Operators have to assess severity, coordinate response, and talk a parent through CPR, all in the same call. We were training pilots in simulators. Why not the people answering 113?
Sklls co-founder, 2020
The solution
In 2020, Sklls AS partnered with RAKOS (the Regional Emergency Medical Competence Centre in Western Norway) and other stakeholders to develop the AMK Simulator, an AI-powered training platform modelled after flight simulators for pilots.
The simulator calls operators with realistic emergency scenarios: cardiac arrests, domestic violence, accidents. AI-generated callers respond emotionally like real people in crisis. Operators answer the same way they would on the job, by voice, and get scored against protocol the moment the call ends.
From concept to impact
What started as a prototype has become Norway’s standard. Today, nearly 70% of Norwegian AMK centres use the simulator. The technology integrates directly with actual emergency systems, allowing operators to practice on the same platforms they use live.
The impact extends beyond emergency response.

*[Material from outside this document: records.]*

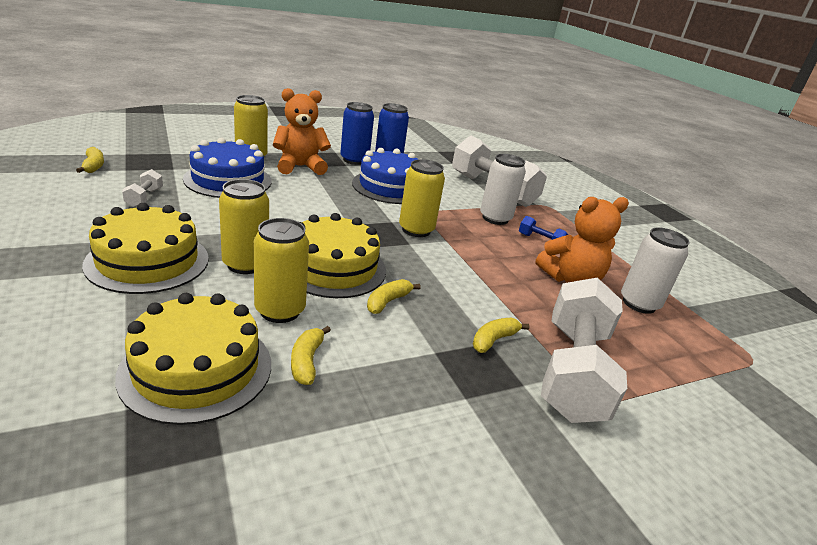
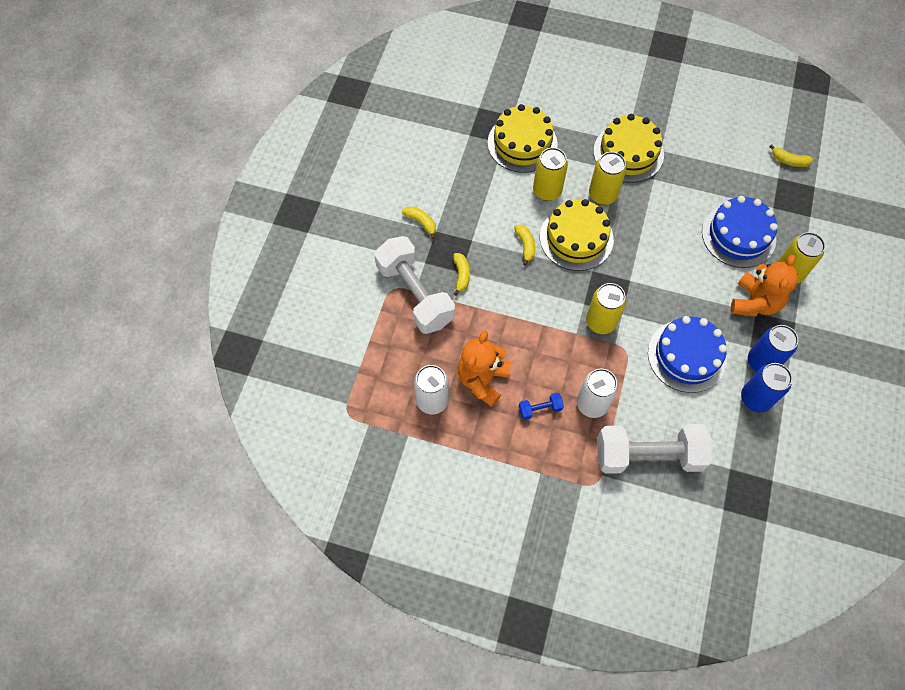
camera: 135 degrees right, 35 degrees up
white dumbbell [122,169,163,207] -> none
yellow banana [291,326,331,385] -> yellow banana moved to [402,206,436,239]

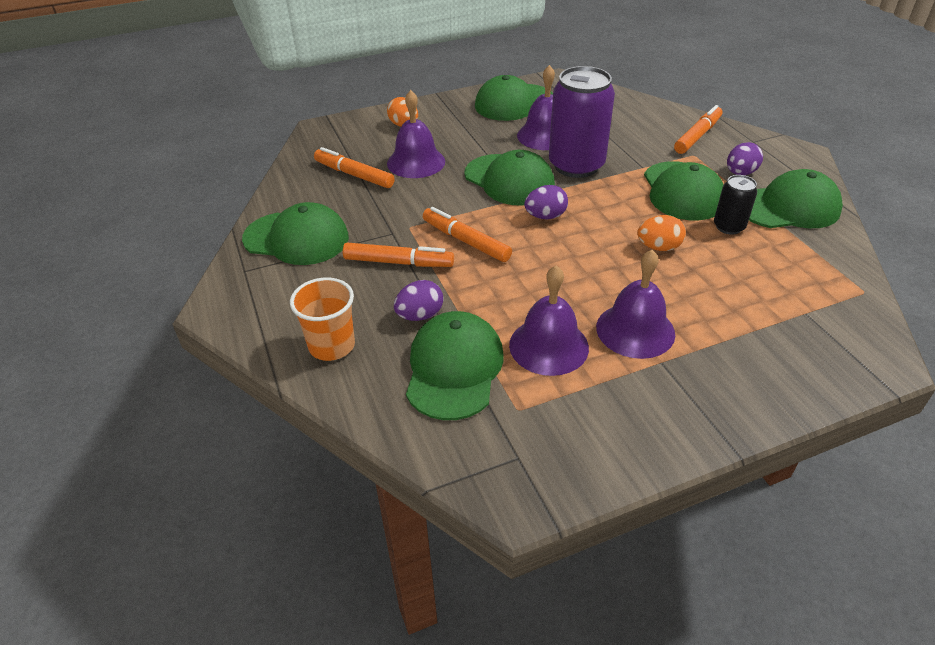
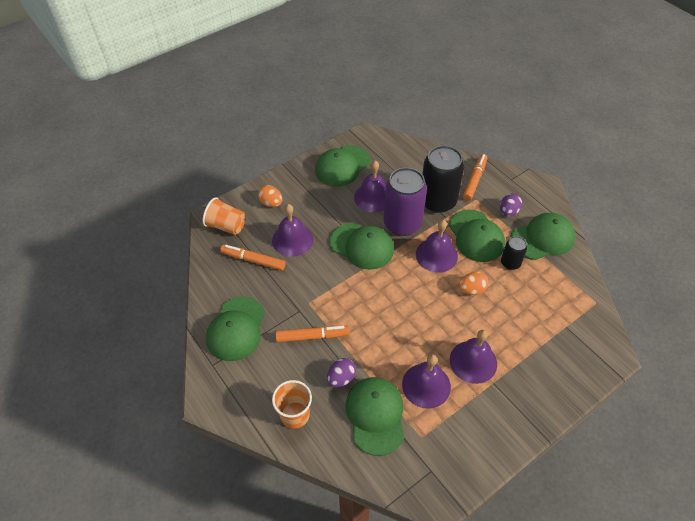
camera: 15 degrees left, 10 degrees up
green cap [242,202,349,265] -> green cap turned 105 degrees clockwise [206,296,265,361]
orange marker [423,207,512,262] -> none
purple egg [524,185,568,219] -> none
none -> orange cup [203,197,246,235]
none -> purple bell [416,220,458,273]
none -> black can [422,145,464,213]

In Gjesdal municipality, refugees now use the simulator to practice Norwegian conversation skills, from small talk to job interviews. The AI adapts to individual learning levels, building confidence for integration and employment.
Going global
International demand has been remarkable. 40% of Sklls’ customers now operate outside Norway, including the UK, Denmark, Sweden, Austria, and the USA. The platform is strengthening emergency preparedness worldwide while establishing Norway as a leader in AI-driven simulation training.